> **課題一覧**
A) リリフルの紹介文に照らし、次の(i)〜(iii)が本文と合うかどうかを「はい」か「いいえ」で判定し、決め手となる本文の語句をそのまま引用せよ。(i) 金森さんが初めてGaki-Bizを訪れたのは2018年8月である。(ii) 二つの保育所は同じ日に開所した。(iii) 開所から4ヶ月後、両園の園児は合わせて30名だった。
B) リリフルの紹介文によると、Gaki-Bizが7月に立ち上がることを金森さんに教えたのは誰か、答えてください。
C) リリフルの紹介文から、"経営初心者のピンチを救った、気づかなかった強み"で始まり"してチャレンジを続けている。"に至るまでの部分を一字一句そのまま引用せよ。

> **分析用テキスト**
◆ ◆ ◆ ◆ ◆ ◆ ◆

【株式会社リリフル】

経営初心者のピンチを救った、気づかなかった強み

岐阜県大垣市に企業主導型保育園「タッチテラス保育所」、「ドリームタッチ保育所」の2園を営む株式会社リリフル。代表取締役の金森律子さんは、2020年に「女性起業家大賞・スタートアップ部門奨励賞」を受賞するなど、ロールモデルとして西濃地区の女性起業家を牽引する存在だ。
大垣ビジネスサポートセンター(Gaki-Biz)という強力な伴奏者に導かれ、開業当時の逆境を乗り越えた金森さんは、保育園事業を軸に、日々葛藤の中で奮闘する「女性の伴奏者」としてチャレンジを続けている。

どう集客するか。その答えは自分の中にあった

「保育園を始めたんですけど、園児さんが集まらないんです」

2018年8月、初めてGaki-Bizを訪れた金森さんは開口一番そう切り出した。

同年の4月10日に舟町の「ドリームタッチ保育所」、大垣駅前の「タッチテラス保育所」をオープンしたものの、4ヶ月経っても両園あわせ30名の定員に対して園児はわずかに3名。どうにかしなければと周囲の人に相談する中、大垣市議会議員の長谷川毅さんから7月にGaki-Bizが立ち上がることを聞いた。

「目から鱗というか、棚から牡丹餅というか」

金森さんはGaki-Bizで受けた衝撃をそんな言葉で表現した。Gaki-Bizがどんなところか何も知らないまま駆け込んだが、「正田(嗣文)センター長は、『大垣市内の保育園で一番駅から近いですよね』『看護師さんが常駐している保育園は他にないですよね』と私たちの強みに着目してくださいました。なぜ園児が集まらないのかという課題に対する答えをいただけると期待していたのですが、実はその答えは自分たちの中にあったのですね」。

◆ ◆ ◆ ◆ ◆ ◆ ◆

> **データ抜粋**
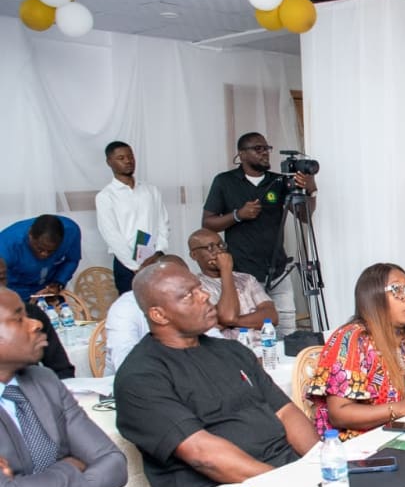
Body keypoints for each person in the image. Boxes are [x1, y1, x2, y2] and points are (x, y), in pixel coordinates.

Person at [114, 261, 318, 487]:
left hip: (287, 474)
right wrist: (285, 486)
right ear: (159, 314)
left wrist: (320, 465)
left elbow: (286, 412)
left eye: (199, 288)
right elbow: (203, 454)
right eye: (189, 295)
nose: (205, 296)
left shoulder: (232, 351)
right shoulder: (141, 377)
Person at [0, 286, 127, 487]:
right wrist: (71, 467)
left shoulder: (43, 380)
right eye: (18, 318)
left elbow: (114, 464)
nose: (36, 323)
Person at [306, 263, 405, 440]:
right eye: (397, 289)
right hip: (363, 445)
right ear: (373, 297)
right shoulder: (351, 340)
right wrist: (402, 407)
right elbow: (339, 414)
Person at [202, 132, 318, 337]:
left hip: (278, 268)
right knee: (252, 333)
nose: (265, 153)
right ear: (242, 154)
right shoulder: (224, 181)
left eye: (267, 148)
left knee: (287, 331)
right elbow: (208, 223)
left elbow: (304, 217)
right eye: (258, 149)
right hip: (244, 272)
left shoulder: (279, 181)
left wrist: (310, 191)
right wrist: (238, 215)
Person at [96, 141, 171, 294]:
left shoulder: (151, 190)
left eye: (130, 156)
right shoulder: (106, 196)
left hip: (154, 258)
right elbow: (111, 234)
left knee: (160, 305)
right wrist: (135, 266)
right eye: (121, 158)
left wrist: (159, 251)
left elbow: (163, 223)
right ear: (109, 162)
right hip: (127, 264)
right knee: (133, 307)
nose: (128, 161)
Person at [188, 229, 277, 342]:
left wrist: (232, 322)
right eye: (210, 247)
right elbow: (228, 315)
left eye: (220, 245)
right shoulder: (196, 286)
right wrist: (226, 270)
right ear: (194, 255)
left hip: (264, 346)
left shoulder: (247, 279)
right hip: (230, 352)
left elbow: (272, 317)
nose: (218, 251)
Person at [0, 259, 74, 378]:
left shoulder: (33, 314)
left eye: (1, 278)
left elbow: (62, 371)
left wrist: (58, 392)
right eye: (18, 320)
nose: (35, 325)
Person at [0, 215, 81, 301]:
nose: (45, 255)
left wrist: (58, 282)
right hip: (16, 292)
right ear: (30, 235)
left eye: (51, 251)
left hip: (50, 289)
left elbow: (71, 260)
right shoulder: (6, 246)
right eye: (40, 249)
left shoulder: (71, 232)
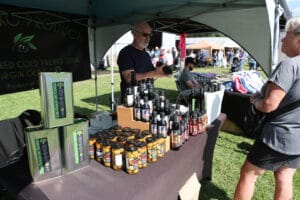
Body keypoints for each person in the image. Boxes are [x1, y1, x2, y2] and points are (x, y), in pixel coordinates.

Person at [234, 17, 300, 200]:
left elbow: (269, 104)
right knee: (285, 177)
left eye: (286, 36)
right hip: (297, 139)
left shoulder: (289, 65)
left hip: (277, 136)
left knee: (249, 174)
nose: (282, 40)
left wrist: (255, 102)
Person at [117, 21, 169, 103]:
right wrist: (154, 73)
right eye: (145, 34)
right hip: (132, 101)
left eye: (150, 35)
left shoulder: (146, 54)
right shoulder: (125, 53)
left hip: (147, 99)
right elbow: (129, 78)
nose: (148, 38)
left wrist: (159, 72)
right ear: (134, 34)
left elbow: (150, 75)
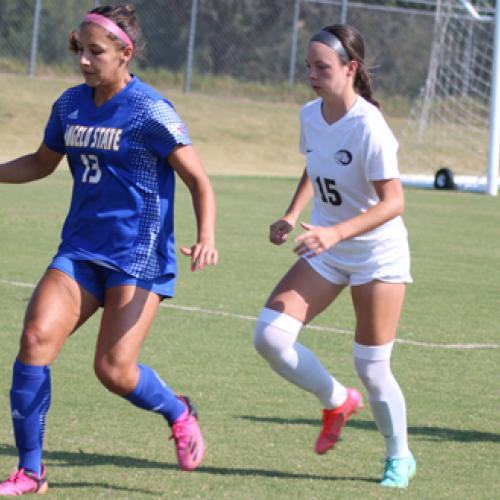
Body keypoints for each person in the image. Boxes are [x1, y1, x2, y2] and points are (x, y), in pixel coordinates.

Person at [0, 4, 217, 496]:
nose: (84, 61)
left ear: (126, 53)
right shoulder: (70, 105)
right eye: (80, 50)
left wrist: (206, 237)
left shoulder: (150, 110)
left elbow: (198, 180)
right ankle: (31, 472)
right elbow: (41, 162)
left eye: (96, 52)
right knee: (35, 341)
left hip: (138, 258)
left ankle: (178, 410)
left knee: (113, 371)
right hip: (79, 250)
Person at [253, 24, 416, 488]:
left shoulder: (371, 128)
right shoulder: (310, 114)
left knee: (371, 364)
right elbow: (315, 164)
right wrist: (291, 213)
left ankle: (398, 456)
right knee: (270, 337)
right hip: (326, 247)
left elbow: (394, 202)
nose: (312, 74)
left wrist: (336, 232)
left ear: (350, 69)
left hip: (376, 255)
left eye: (321, 67)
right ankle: (336, 399)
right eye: (308, 66)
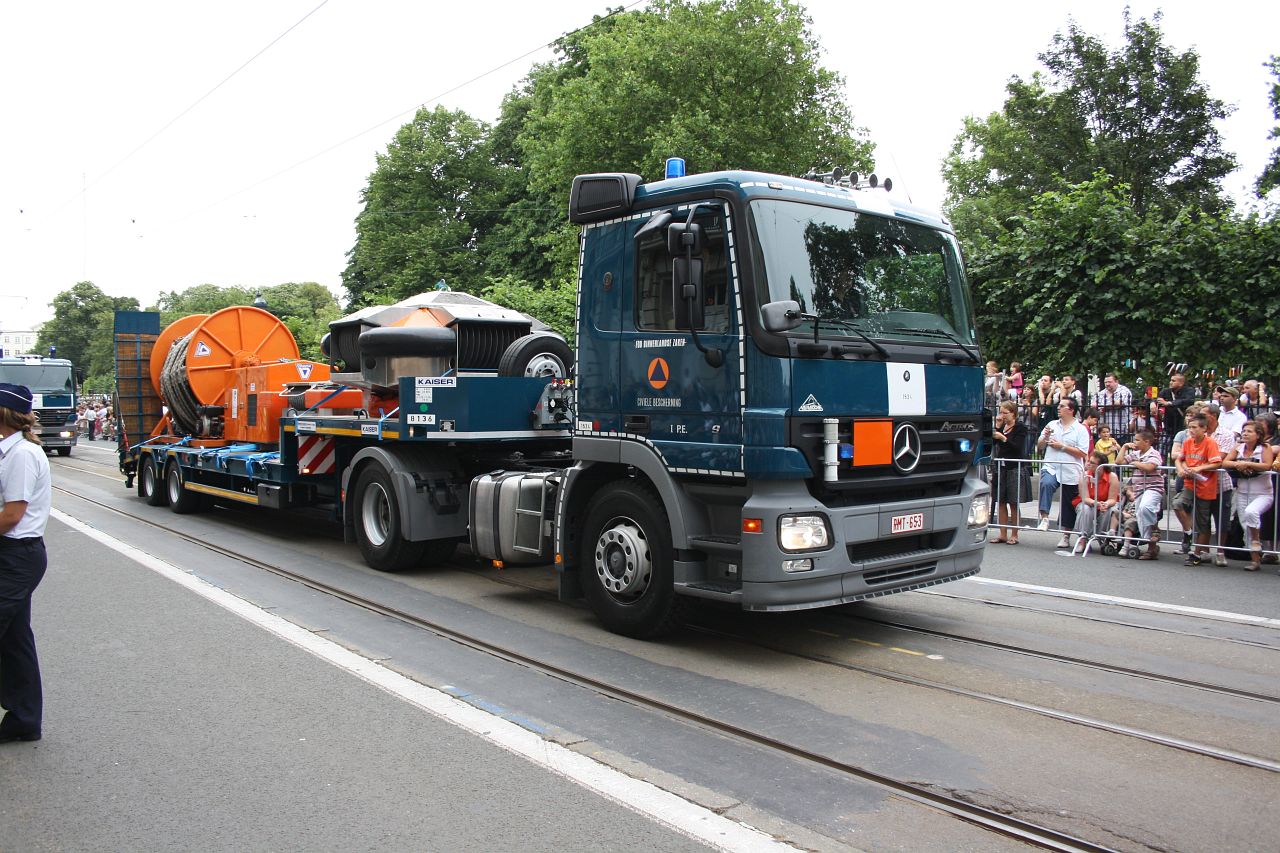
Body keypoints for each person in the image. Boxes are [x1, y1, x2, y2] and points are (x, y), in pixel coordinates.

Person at [0, 383, 51, 744]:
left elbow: (12, 515)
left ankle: (24, 716)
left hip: (17, 556)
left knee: (14, 639)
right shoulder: (10, 451)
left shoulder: (20, 456)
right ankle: (24, 719)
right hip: (15, 555)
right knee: (15, 640)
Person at [1036, 398, 1091, 548]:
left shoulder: (1080, 429)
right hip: (1052, 465)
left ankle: (1066, 535)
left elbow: (1082, 453)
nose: (1058, 408)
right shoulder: (1052, 424)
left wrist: (1062, 446)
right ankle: (1045, 518)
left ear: (1071, 410)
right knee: (1046, 483)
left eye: (1062, 406)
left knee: (1068, 502)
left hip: (1070, 469)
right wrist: (1045, 438)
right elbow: (1039, 446)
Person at [1222, 421, 1275, 571]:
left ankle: (1258, 543)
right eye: (1244, 431)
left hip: (1263, 493)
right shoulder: (1238, 447)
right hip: (1243, 492)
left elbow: (1267, 465)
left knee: (1251, 512)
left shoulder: (1264, 448)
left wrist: (1247, 464)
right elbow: (1226, 462)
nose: (1245, 433)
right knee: (1246, 525)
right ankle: (1255, 560)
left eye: (1249, 431)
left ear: (1258, 435)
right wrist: (1238, 464)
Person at [1172, 413, 1222, 567]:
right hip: (1189, 483)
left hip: (1205, 486)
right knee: (1178, 503)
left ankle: (1197, 553)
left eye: (1194, 427)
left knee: (1203, 522)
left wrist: (1200, 468)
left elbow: (1217, 463)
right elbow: (1179, 459)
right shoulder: (1187, 442)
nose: (1191, 430)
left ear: (1204, 429)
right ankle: (1188, 532)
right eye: (1190, 427)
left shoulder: (1210, 443)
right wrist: (1180, 469)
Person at [1120, 428, 1166, 560]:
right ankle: (1151, 544)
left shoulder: (1154, 453)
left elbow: (1150, 467)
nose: (1135, 442)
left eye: (1137, 440)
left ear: (1147, 442)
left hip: (1153, 488)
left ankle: (1154, 532)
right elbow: (1119, 462)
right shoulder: (1135, 453)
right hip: (1139, 489)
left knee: (1145, 507)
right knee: (1140, 513)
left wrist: (1135, 463)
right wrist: (1124, 447)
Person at [990, 400, 1030, 544]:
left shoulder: (1020, 428)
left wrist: (1004, 438)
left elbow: (1017, 447)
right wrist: (997, 428)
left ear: (1013, 413)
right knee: (1000, 501)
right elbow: (992, 443)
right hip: (1001, 466)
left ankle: (1014, 534)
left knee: (1013, 502)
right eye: (1001, 412)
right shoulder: (1002, 427)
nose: (1002, 415)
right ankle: (1002, 533)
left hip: (1014, 467)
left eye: (1005, 413)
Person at [1068, 451, 1121, 552]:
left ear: (1100, 467)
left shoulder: (1112, 476)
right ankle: (1083, 539)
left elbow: (1113, 499)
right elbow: (1084, 498)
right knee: (1086, 509)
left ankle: (1103, 538)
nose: (1087, 464)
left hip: (1105, 502)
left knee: (1110, 509)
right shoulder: (1085, 475)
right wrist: (1095, 503)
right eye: (1088, 461)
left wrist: (1106, 504)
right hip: (1089, 502)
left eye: (1091, 462)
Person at [1205, 403, 1237, 566]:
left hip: (1221, 484)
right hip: (1202, 484)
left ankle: (1220, 551)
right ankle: (1202, 550)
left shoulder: (1226, 434)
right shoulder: (1198, 432)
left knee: (1222, 521)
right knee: (1203, 519)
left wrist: (1202, 460)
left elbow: (1220, 458)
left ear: (1213, 416)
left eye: (1204, 414)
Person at [1157, 373, 1196, 455]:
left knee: (1179, 453)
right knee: (1161, 452)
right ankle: (1161, 468)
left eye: (1173, 381)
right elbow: (1156, 399)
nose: (1170, 382)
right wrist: (1152, 403)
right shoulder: (1166, 391)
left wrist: (1170, 403)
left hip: (1182, 426)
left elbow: (1188, 401)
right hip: (1168, 427)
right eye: (1171, 380)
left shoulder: (1189, 391)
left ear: (1181, 383)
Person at [1094, 372, 1133, 444]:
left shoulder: (1124, 391)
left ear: (1116, 382)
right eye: (1105, 382)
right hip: (1104, 429)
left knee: (1119, 451)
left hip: (1120, 429)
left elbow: (1119, 404)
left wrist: (1103, 407)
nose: (1107, 384)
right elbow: (1094, 406)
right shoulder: (1101, 393)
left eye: (1109, 382)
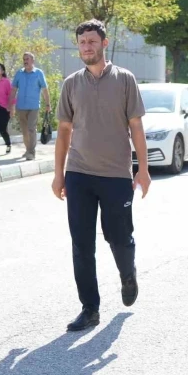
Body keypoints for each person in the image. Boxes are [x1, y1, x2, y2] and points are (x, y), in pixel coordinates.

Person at [53, 19, 152, 332]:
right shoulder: (71, 84)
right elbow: (64, 131)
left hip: (116, 174)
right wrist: (58, 174)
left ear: (104, 44)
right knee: (81, 244)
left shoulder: (124, 79)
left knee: (118, 237)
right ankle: (90, 308)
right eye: (82, 42)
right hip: (79, 172)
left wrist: (143, 169)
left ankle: (128, 275)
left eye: (92, 41)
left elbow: (136, 126)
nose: (87, 47)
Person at [11, 52, 51, 161]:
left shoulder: (38, 73)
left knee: (31, 129)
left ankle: (31, 152)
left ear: (33, 61)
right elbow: (13, 90)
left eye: (27, 59)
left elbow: (44, 90)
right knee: (25, 131)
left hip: (33, 106)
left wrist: (48, 104)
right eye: (24, 59)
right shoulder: (19, 73)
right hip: (20, 106)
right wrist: (12, 105)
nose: (25, 61)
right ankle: (28, 149)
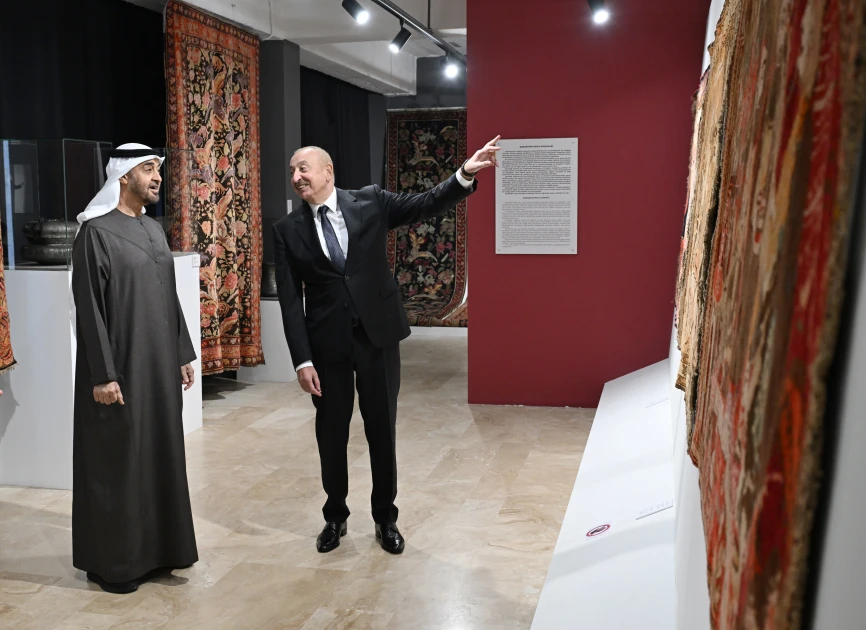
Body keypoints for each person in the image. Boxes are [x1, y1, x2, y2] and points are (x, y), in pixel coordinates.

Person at [273, 136, 501, 554]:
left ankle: (385, 518)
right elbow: (290, 301)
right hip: (327, 346)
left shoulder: (370, 201)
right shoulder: (287, 230)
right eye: (292, 172)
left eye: (303, 168)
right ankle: (335, 516)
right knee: (331, 433)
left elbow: (425, 203)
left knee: (382, 428)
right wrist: (302, 360)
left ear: (328, 172)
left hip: (376, 337)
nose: (297, 177)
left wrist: (465, 173)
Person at [70, 143, 198, 594]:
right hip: (121, 369)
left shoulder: (154, 230)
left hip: (159, 367)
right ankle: (118, 564)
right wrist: (103, 375)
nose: (157, 177)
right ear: (124, 176)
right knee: (121, 462)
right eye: (148, 169)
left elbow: (168, 295)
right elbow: (89, 309)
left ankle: (161, 553)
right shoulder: (95, 233)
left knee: (160, 453)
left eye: (158, 169)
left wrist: (181, 352)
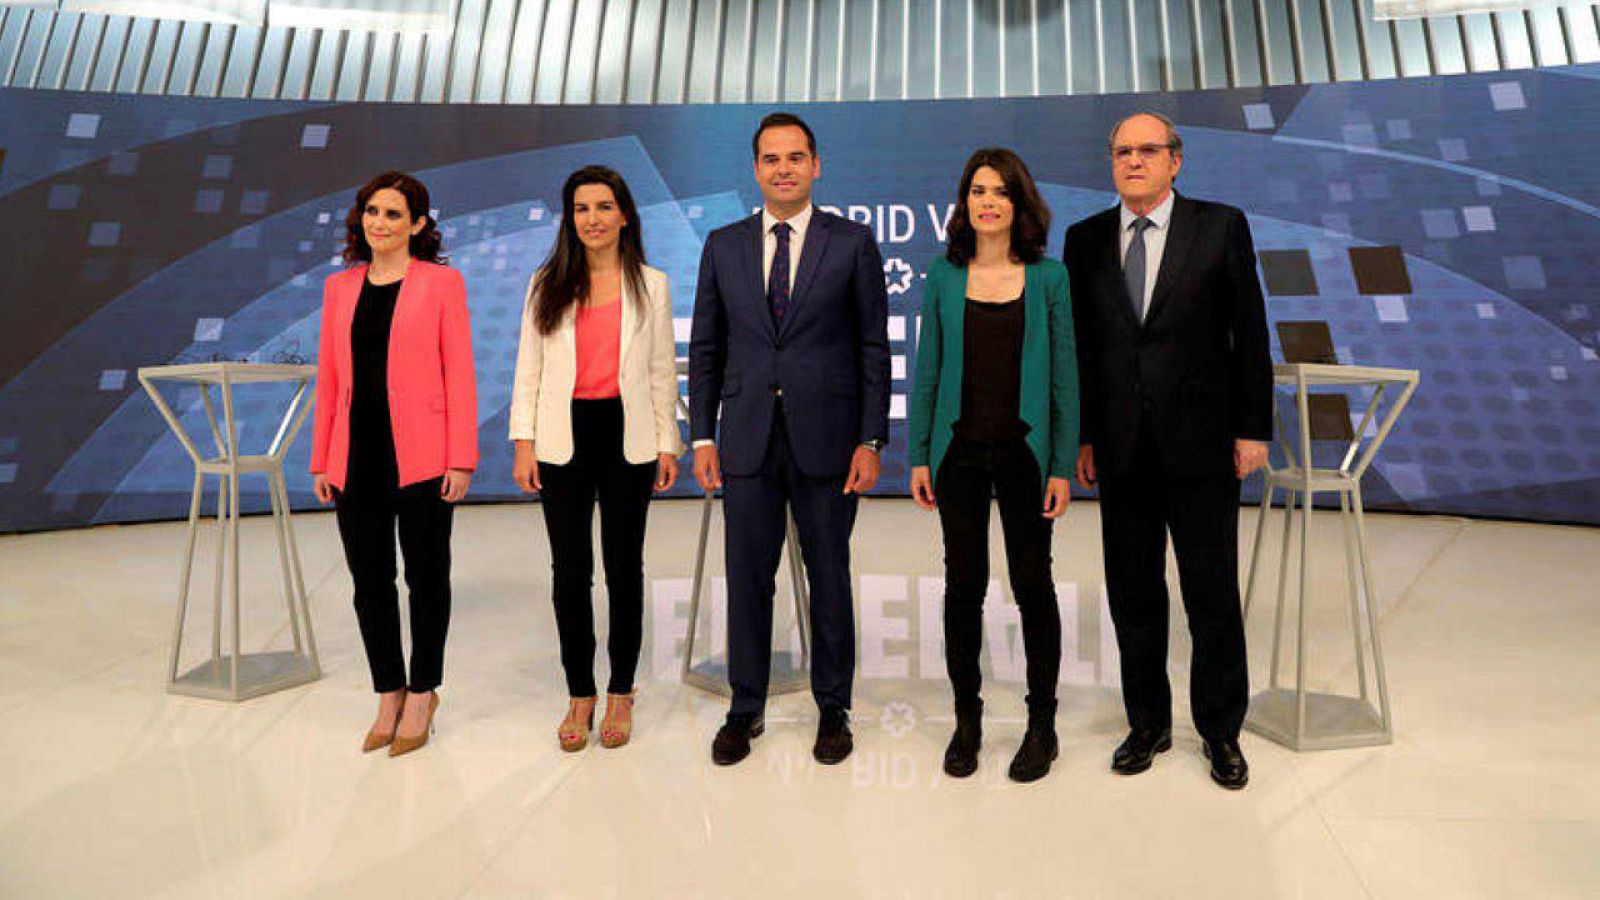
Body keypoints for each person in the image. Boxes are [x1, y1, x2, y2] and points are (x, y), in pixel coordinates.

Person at [1062, 113, 1272, 789]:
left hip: (1204, 445)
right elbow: (1084, 353)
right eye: (1121, 151)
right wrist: (1085, 436)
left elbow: (1250, 334)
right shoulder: (1085, 239)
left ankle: (1220, 731)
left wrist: (1253, 430)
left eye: (1147, 150)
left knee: (1210, 593)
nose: (1133, 161)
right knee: (1133, 594)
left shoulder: (1220, 226)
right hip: (1120, 449)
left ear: (1175, 160)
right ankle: (1146, 723)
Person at [688, 112, 891, 767]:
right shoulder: (723, 244)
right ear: (755, 169)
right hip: (745, 438)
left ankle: (834, 708)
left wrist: (871, 440)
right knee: (748, 579)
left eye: (795, 157)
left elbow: (871, 347)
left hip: (829, 441)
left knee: (828, 575)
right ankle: (745, 707)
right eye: (771, 159)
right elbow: (708, 346)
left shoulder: (852, 242)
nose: (783, 168)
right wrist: (701, 437)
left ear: (816, 166)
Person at [907, 148, 1078, 783]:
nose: (988, 201)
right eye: (977, 189)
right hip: (958, 455)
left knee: (1034, 587)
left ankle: (1043, 724)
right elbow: (928, 372)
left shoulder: (1050, 277)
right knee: (963, 586)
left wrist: (1062, 463)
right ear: (964, 201)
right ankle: (967, 720)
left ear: (1019, 203)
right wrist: (919, 452)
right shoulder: (942, 276)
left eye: (1001, 191)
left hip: (1026, 454)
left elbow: (1065, 379)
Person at [509, 166, 684, 752]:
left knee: (624, 569)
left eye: (604, 206)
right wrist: (524, 442)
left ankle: (621, 691)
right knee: (569, 572)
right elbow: (528, 368)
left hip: (627, 435)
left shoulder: (651, 284)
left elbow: (661, 369)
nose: (593, 218)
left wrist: (668, 442)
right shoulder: (546, 283)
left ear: (625, 214)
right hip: (563, 437)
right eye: (582, 208)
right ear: (570, 218)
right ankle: (579, 691)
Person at [310, 170, 478, 757]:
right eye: (372, 212)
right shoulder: (339, 288)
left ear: (419, 225)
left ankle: (425, 691)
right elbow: (329, 379)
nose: (380, 223)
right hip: (354, 457)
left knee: (427, 579)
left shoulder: (441, 283)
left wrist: (462, 458)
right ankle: (389, 691)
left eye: (394, 215)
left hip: (425, 456)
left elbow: (460, 372)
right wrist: (320, 457)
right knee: (369, 583)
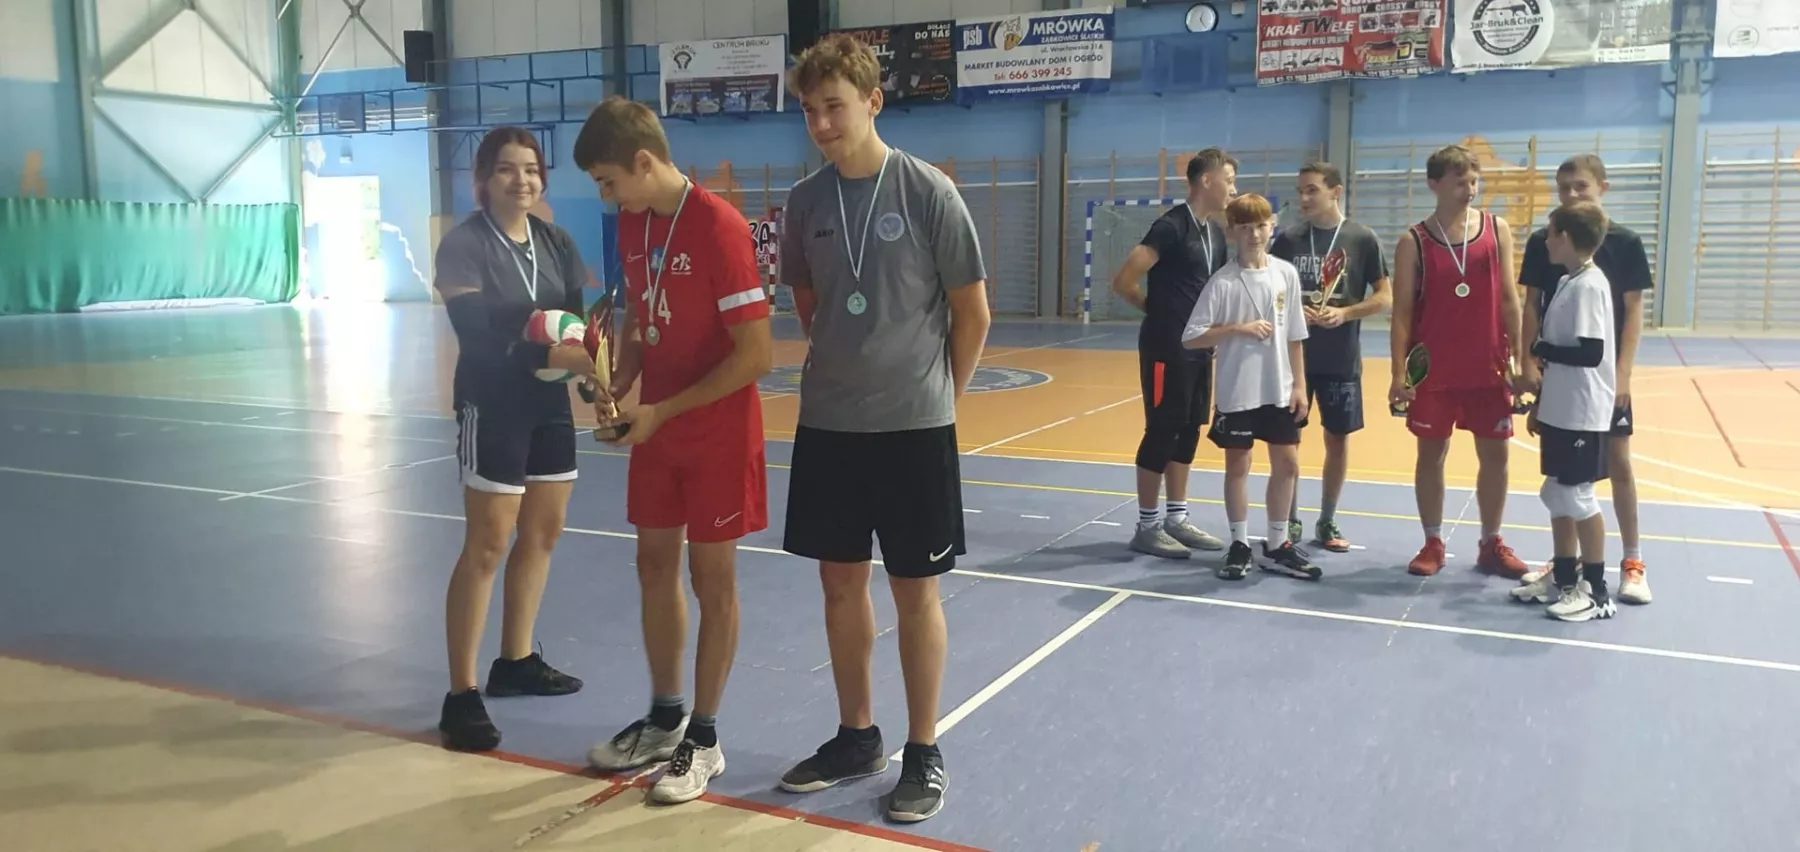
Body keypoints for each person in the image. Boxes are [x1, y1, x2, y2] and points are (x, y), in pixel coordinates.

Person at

◆ ◆ ◆ ◆ ◆ ◆ ◆

> **各課題の解答**
A)
(i) はい。「2018年8月、初めてGaki-Bizを訪れた金森さんは開口一番そう切り出した。」
(ii) はい。「同年の4月10日に舟町の「ドリームタッチ保育所」、大垣駅前の「タッチテラス保育所」をオープンした」
(iii) いいえ。「4ヶ月経っても両園あわせ30名の定員に対して園児はわずかに3名」

B) 大垣市議会議員の長谷川毅さん。

C)
経営初心者のピンチを救った、気づかなかった強み

岐阜県大垣市に企業主導型保育園「タッチテラス保育所」、「ドリームタッチ保育所」の2園を営む株式会社リリフル。代表取締役の金森律子さんは、2020年に「女性起業家大賞・スタートアップ部門奨励賞」を受賞するなど、ロールモデルとして西濃地区の女性起業家を牽引する存在だ。
大垣ビジネスサポートセンター(Gaki-Biz)という強力な伴奏者に導かれ、開業当時の逆境を乗り越えた金森さんは、保育園事業を軸に、日々葛藤の中で奮闘する「女性の伴奏者」としてチャレンジを続けている。